Theater: ‘Irma Vep’ a fun romp through horror classics

Oct 13, 2010 at 5:00 am
Theater: ‘Irma Vep’ a fun romp through horror classics
Photo By Alan Simons

The Mystery of Irma Vep: A Penny Dreadful
By Actors Theatre of Louisville. Directed by Sean Daniels. Continues through Oct. 30 at the Pamela Brown Auditorium, 316 W. Main St. For tickets or more information, call 584-1205 or go to www.actorstheatre.org.

Dark and stormy nights. Wolves howling under the silvery, sinister light of a full moon. A creepy drawing room decorated with a portrait that drips blood. Egyptian tombs inhabited by long-dead dancing princesses. Dialogue that quotes, misquotes and mangles lines from the likes of Shakespeare, Poe and Oscar Wilde, and invokes celluloid memories of brooding — and hysterical — horror films.
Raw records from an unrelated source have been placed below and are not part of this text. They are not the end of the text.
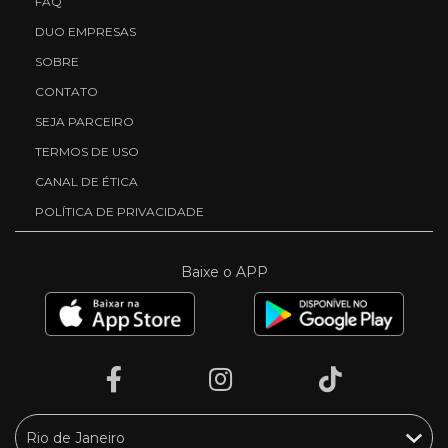
FAQ
DUO EMPRESAS
SOBRE
CONTATO
SEJA PARCEIRO
TERMOS DE USO
CANAL DE ÉTICA
POLÍTICA DE PRIVACIDADE
Baixe o APP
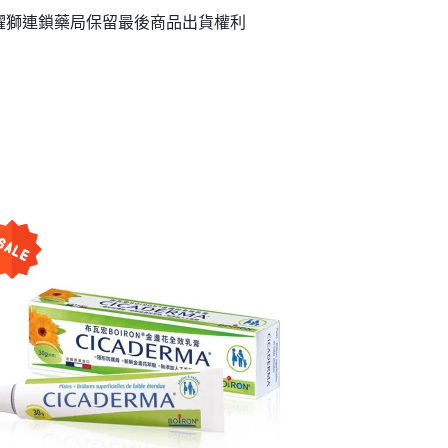
躍獅連鎖藥局保留最後商品出貨權利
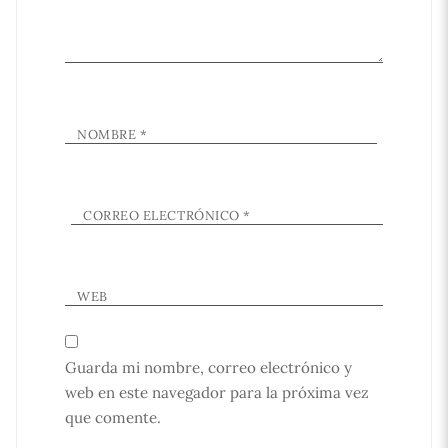
NOMBRE
*
CORREO ELECTRÓNICO
*
WEB
Guarda mi nombre, correo electrónico y
web en este navegador para la próxima vez
que comente.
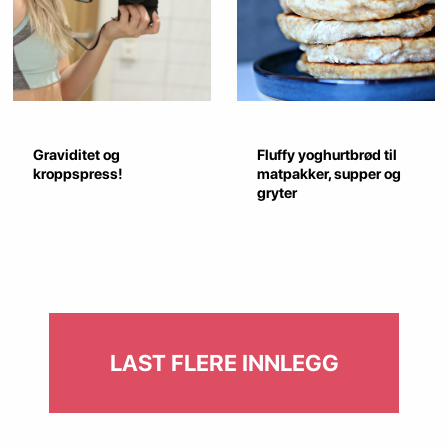
Graviditet og
Fluffy yoghurtbrød til
kroppspress!
matpakker, supper og
gryter
LAST FLERE INNLEGG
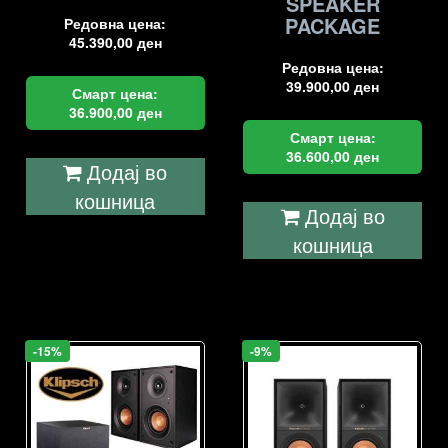
SPEAKER
PACKAGE
Редовна цена:
45.390,00
ден
Редовна цена:
39.900,00
ден
Смарт цена:
36.900,00
ден
Смарт цена:
36.600,00
ден
Додај во
кошница
Додај во
кошница
-15%
-9%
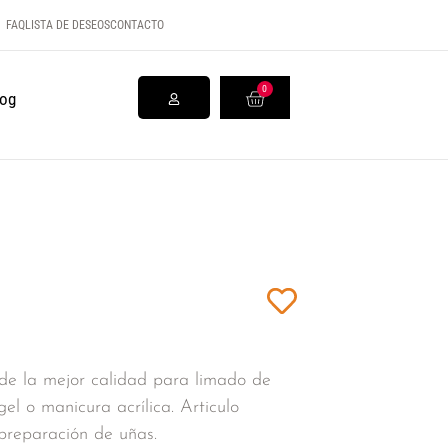
FAQ
LISTA DE DESEOS
CONTACTO
0
log
de la mejor calidad para limado de
gel o manicura acrílica. Articulo
preparación de uñas.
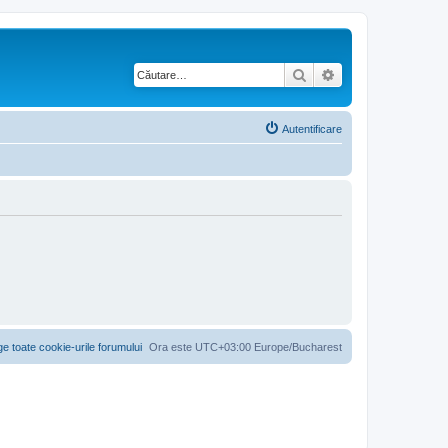
Căutare
Căutare avansată
Autentificare
ge toate cookie-urile forumului
Ora este UTC+03:00 Europe/Bucharest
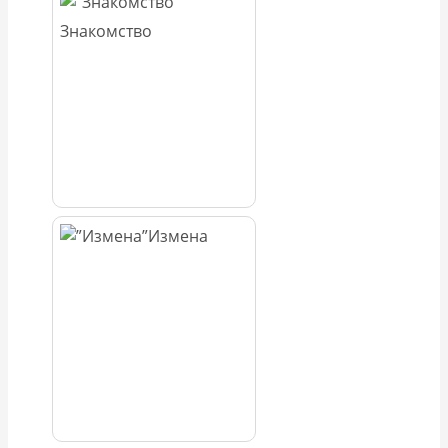
Знакомство
Измена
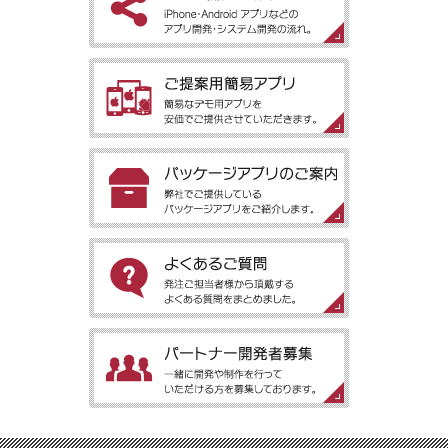
［アプリ開発の流れ］iPhone・Android アプリなどのアプリ開
発・システム開発の流れ。
［ご提案用簡易アプリ］簡易なデモ用アプリを安価でご提供させ
ていただきます。
［パッケージアプリのご案内］弊社でご提供しているパッケージ
アプリをご紹介します。
［よくあるご質問］発注ご担当者様から頂戴するよくある質問を
まとめました。
［パートナー開発者募集］一緒に開発や制作を行っていただける
方を募集しております。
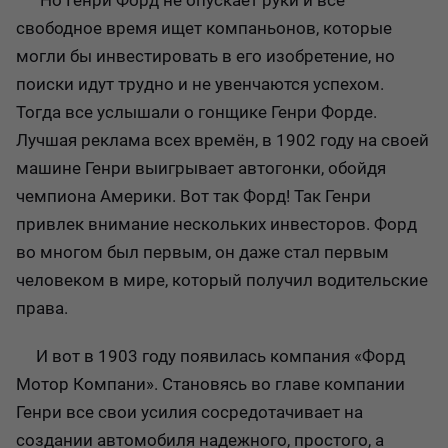
Но Генри Форд не опускает руки и все
свободное время ищет компаньонов, которые
могли бы инвестировать в его изобретение, но
поиски идут трудно и не увенчаются успехом.
Тогда все услышали о гонщике Генри Форде.
Лучшая реклама всех времён, в 1902 году на своей
машине Генри выигрывает автогонки, обойдя
чемпиона Америки. Вот так Форд! Так Генри
привлек внимание нескольких инвесторов. Форд
во многом был первым, он даже стал первым
человеком в мире, который получил водительские
права.
И вот в 1903 году появилась компания «Форд
Мотор Компани». Становясь во главе компании
Генри все свои усилия сосредотачивает на
создании автомобиля надежного, простого, а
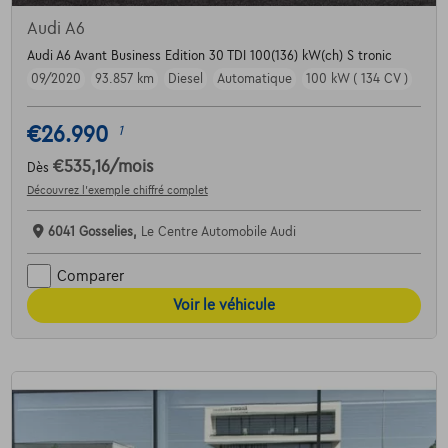
Audi A6
Audi A6 Avant Business Edition 30 TDI 100(136) kW(ch) S tronic
09/2020
93.857 km
Diesel
Automatique
100 kW ( 134 CV )
€26.990
1
€535,16
/mois
Dès
Découvrez l’exemple chiffré complet
6041 Gosselies,
Le Centre Automobile Audi
Comparer
Voir le véhicule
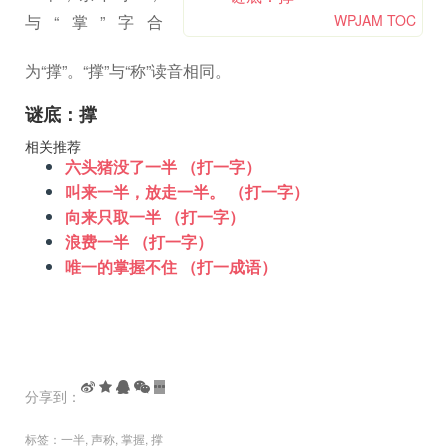
与“掌”字合
WPJAM TOC
为“撑”。“撑”与“称”读音相同。
谜底：撑
相关推荐
六头猪没了一半 （打一字）
叫来一半，放走一半。 （打一字）
向来只取一半 （打一字）
浪费一半 （打一字）
唯一的掌握不住 （打一成语）
分享到：
标签：
一半
,
声称
,
掌握
,
撑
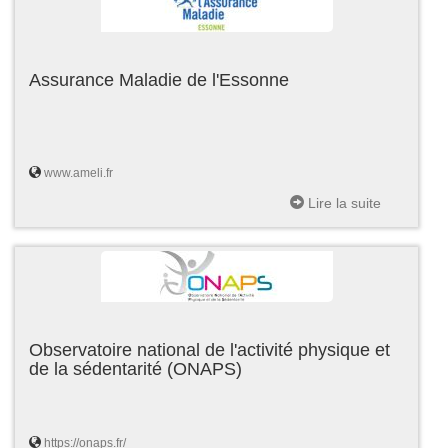
Assurance Maladie de l'Essonne
www.ameli.fr
Lire la suite
Observatoire national de l'activité physique et
de la sédentarité (ONAPS)
https://onaps.fr/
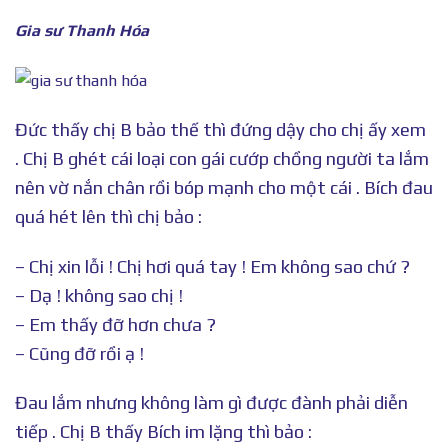
Gia sư Thanh Hóa
Đức thấy chị B bảo thế thì đứng dậy cho chị ấy xem
. Chị B ghét cái loại con gái cướp chồng người ta lắm
nên vờ nắn chân rồi bóp mạnh cho một cái . Bích đau
quá hét lên thì chị bảo :
– Chị xin lỗi ! Chị hơi quá tay ! Em không sao chứ ?
– Dạ ! không sao chị !
– Em thấy đỡ hơn chưa ?
– Cũng đỡ rồi ạ !
Đau lắm nhưng không làm gì được đành phải diễn
tiếp . Chị B thấy Bích im lặng thì bảo :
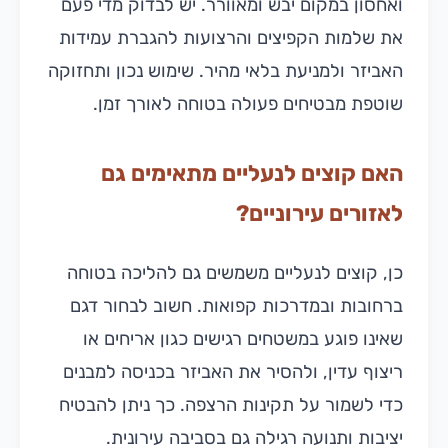
ואחסון במקום יבש ומאוורר. יש לבדוק מדי פעם
את שלמות הקפיצים והרצועות להגברת עמידות
האביזר ולמניעת בלאי מהיר. שימוש נכון ותחזוקה
שוטפת מבטיחים פעולה בטוחה לאורך זמן.
האם קוצים לנעליים מתאימים גם
לאזורים עירוניים?
כן, קוצים לנעליים משמשים גם להליכה בטוחה
ברחובות ובמדרכות קפואות. חשוב לבחור דגם
שאינו פוגע במשטחים רגישים כגון אריחים או
ריצוף עדין, ולהסיר את האביזר בכניסה למבנים
כדי לשמור על תקינות הרצפה. כך ניתן להבטיח
יציבות ותנועה רגילה גם בסביבה עירונית.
Such are the makings of Charles Ludlam’s 1984 play, “The Mystery of Irma Vep: A Penny Dreadful,” running this month at Actors Theatre as a droll complement to the company’s perennial October offering, “Dracula.”

Because a play presumably needs a plot, Ludlam has supplied one: Lord Edgar Hillcrest, a widower whose wife, Irma Vep, died under mysterious circumstances, has found himself a second wife: Lady Enid. He’s brought Enid back to live at his estate in Hampstead Heath (once home to Daphne DuMaurier, whose novel “Rebecca,” famously adapted to film by Alfred Hitchcock, inspires the plot). There, Enid finds a pair of loyal retainers (though their loyalties are, to be sure, a bit twisted), and enough ominous specters to populate an entire season of “fright night” Gothic horror movies — and win laughs of recognition from anyone who’s ever shivered at the sight of a mummy, a vampire or a werewolf.
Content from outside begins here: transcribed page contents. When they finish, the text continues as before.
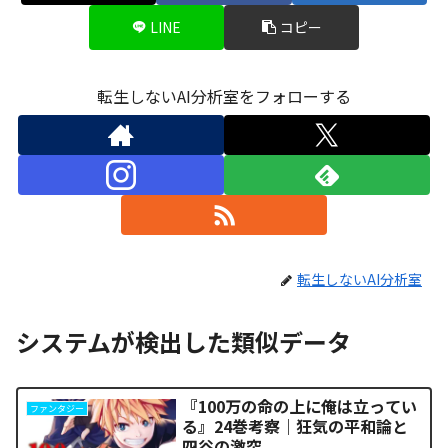
LINE
コピー
転生しないAI分析室をフォローする
転生しないAI分析室
システムが検出した類似データ
『100万の命の上に俺は立ってい
ファンタジー
る』24巻考察｜狂気の平和論と
四谷の激突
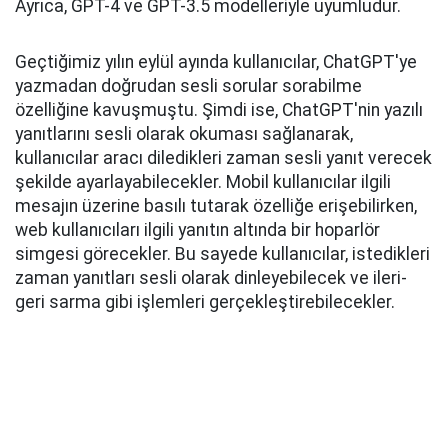
Ayrıca, GPT-4 ve GPT-3.5 modelleriyle uyumludur.
Geçtiğimiz yılın eylül ayında kullanıcılar, ChatGPT'ye
yazmadan doğrudan sesli sorular sorabilme
özelliğine kavuşmuştu. Şimdi ise, ChatGPT'nin yazılı
yanıtlarını sesli olarak okuması sağlanarak,
kullanıcılar aracı diledikleri zaman sesli yanıt verecek
şekilde ayarlayabilecekler. Mobil kullanıcılar ilgili
mesajın üzerine basılı tutarak özelliğe erişebilirken,
web kullanıcıları ilgili yanıtın altında bir hoparlör
simgesi görecekler. Bu sayede kullanıcılar, istedikleri
zaman yanıtları sesli olarak dinleyebilecek ve ileri-
geri sarma gibi işlemleri gerçekleştirebilecekler.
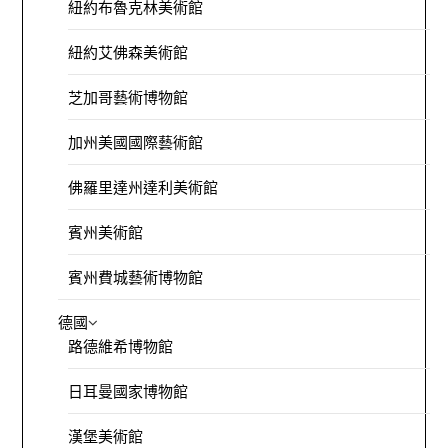
紐約布魯克林美術館
紐約艾佛森美術館
芝加哥藝術博物館
加州美國國際藝術館
佛羅里達州達利美術館
賓州美術館
賓州費城藝術博物館
德國
路德維希博物館
日耳曼國家博物館
漢堡美術館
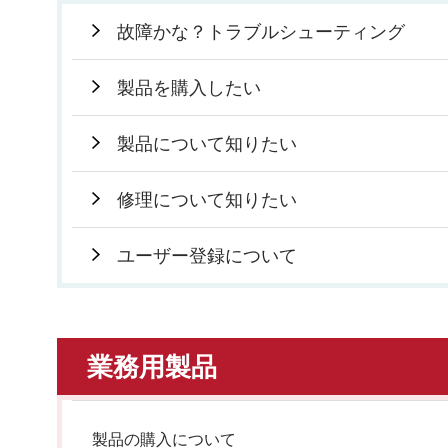
故障かな？トラブルシューティング
製品を購入したい
製品について知りたい
修理について知りたい
ユーザー登録について
業務用製品
製品の購入について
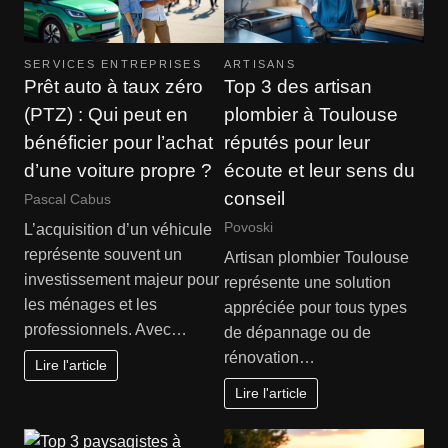
SERVICES ENTREPRISES
ARTISANS
Prêt auto à taux zéro
Top 3 des artisan
(PTZ) : Qui peut en
plombier à Toulouse
bénéficier pour l’achat
réputés pour leur
d’une voiture propre ?
écoute et leur sens du
conseil
Pascal Cabus
Povoski
L’acquisition d’un véhicule
représente souvent un
Artisan plombier Toulouse
investissement majeur pour
représente une solution
les ménages et les
appréciée pour tous types
professionnels. Avec…
de dépannage ou de
rénovation…
Lire l'article
Lire l'article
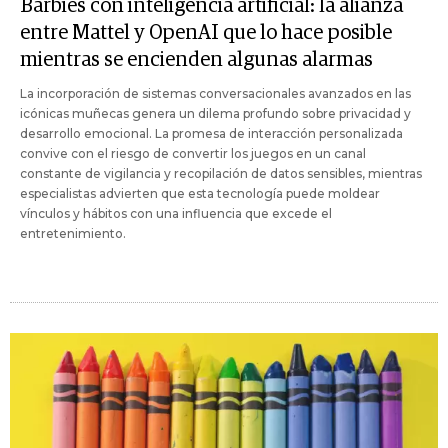
Barbies con inteligencia artificial: la alianza
entre Mattel y OpenAI que lo hace posible
mientras se encienden algunas alarmas
La incorporación de sistemas conversacionales avanzados en las
icónicas muñecas genera un dilema profundo sobre privacidad y
desarrollo emocional. La promesa de interacción personalizada
convive con el riesgo de convertir los juegos en un canal
constante de vigilancia y recopilación de datos sensibles, mientras
especialistas advierten que esta tecnología puede moldear
vínculos y hábitos con una influencia que excede el
entretenimiento.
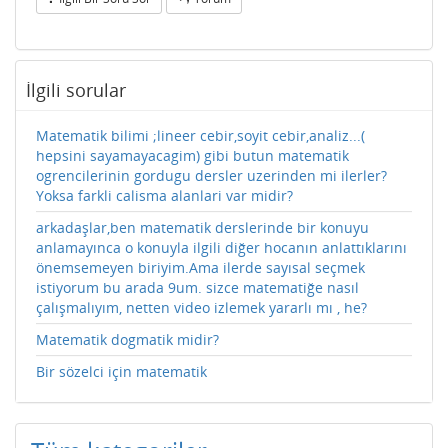
İlgili sorular
Matematik bilimi ;lineer cebir,soyit cebir,analiz...(
hepsini sayamayacagim) gibi butun matematik
ogrencilerinin gordugu dersler uzerinden mi ilerler?
Yoksa farkli calisma alanlari var midir?
arkadaşlar,ben matematik derslerinde bir konuyu
anlamayınca o konuyla ilgili diğer hocanın anlattıklarını
önemsemeyen biriyim.Ama ilerde sayısal seçmek
istiyorum bu arada 9um. sizce matematiğe nasıl
çalışmalıyım, netten video izlemek yararlı mı , he?
Matematik dogmatik midir?
Bir sözelci için matematik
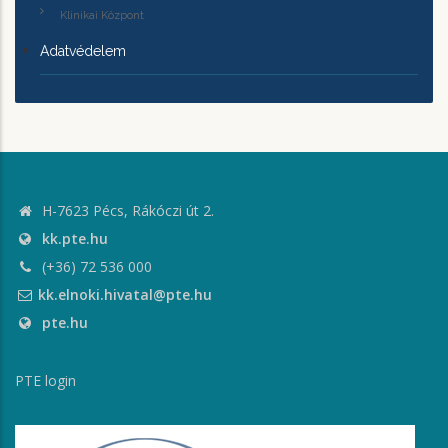
Klinikai Központ
Adatvédelem
H-7623 Pécs, Rákóczi út 2.
kk.pte.hu
(+36) 72 536 000
kk.elnoki.hivatal@pte.hu
pte.hu
PTE login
Plot aside — and that’s pretty much where it belongs — “Irma Vep” is more than anything a showcase for virtuoso performers and technicians. Two actors (Larry Bull and Blake DeLong) comprise the entire cast, with silent assistance from a chorus line of young fellows who dance like Egyptians in an outrageously funny tomb sequence. Because the action is fast and the laughs are never allowed to stop, even for a moment, Bull and DeLong find themselves exiting through one door and entering completely transformed, usually within a couple of beats, through another. At one moment, DeLong is a grungy, limping swineherd named Nicodemus; the next, he’s the whirling, breathy lady of the manor. At one moment, Bull is a hulking maid whose coiffure looks like a bedraggled rat (designed by wig designer Heather Fleming); the next he’s the very model of an English gentlemen returning from the hunt (with a stuffed wolf carried on his shoulder).

The technical team that pulls off these clockwork transformations includes stage manager Paul Mills Holmes, assistant stage manager Kathy Preher, costume designer Lorraine Venberg, assistant costume designer Lindsay Chamberlin, and a backstage crew that seems to work as hard as the actors on stage — and that’s saying something.

The physical shape-shifting is impressive, but as directed by Sean Daniels, actors Bull and DeLong slip so adroitly from character to character — altering their voices, their postures, their very rhythms — that at least some in the audience were unaware for a long time that all the parts were being created by only two actors. Suffice to say that the two stars are superbly paired in this production, and though it’s hard to single out specifics for commendation, Bull’s haughty maid, DeLong’s grandiloquent Egyptian guide, and a slow-motion knife fight (brilliantly coached by Drew Facher) left audiences gasping in laughter at a recent performance.